INSTRUCTIONS FOR THE TASK
Which lines in the records below contain the word "left"? Return each of them.

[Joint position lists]
[Start of Attachment]
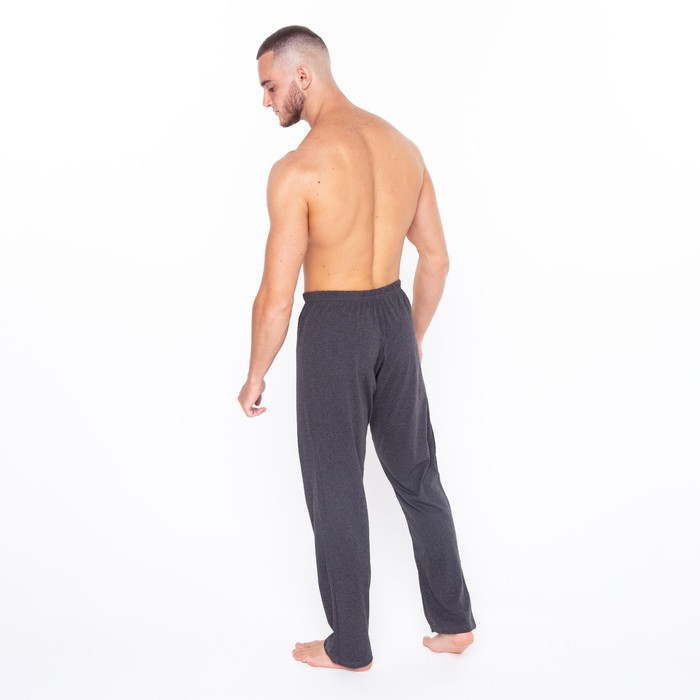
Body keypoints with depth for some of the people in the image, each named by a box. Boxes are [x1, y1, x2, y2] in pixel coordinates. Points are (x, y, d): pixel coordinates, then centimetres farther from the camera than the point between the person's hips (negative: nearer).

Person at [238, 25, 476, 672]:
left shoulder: (298, 169, -18)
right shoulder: (403, 147, 3)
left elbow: (277, 296, -16)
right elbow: (437, 258, 9)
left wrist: (255, 377, -2)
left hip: (332, 328, -6)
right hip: (395, 316, 6)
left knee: (336, 490, 8)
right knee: (417, 475, 18)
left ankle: (350, 648, 23)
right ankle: (454, 622, 29)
[End of Attachment]
TASK ANSWER
left shoulder: (298, 169, -18)
left elbow: (277, 296, -16)
left wrist: (255, 377, -2)
left hip: (332, 328, -6)
left knee: (336, 490, 8)
left ankle: (350, 648, 23)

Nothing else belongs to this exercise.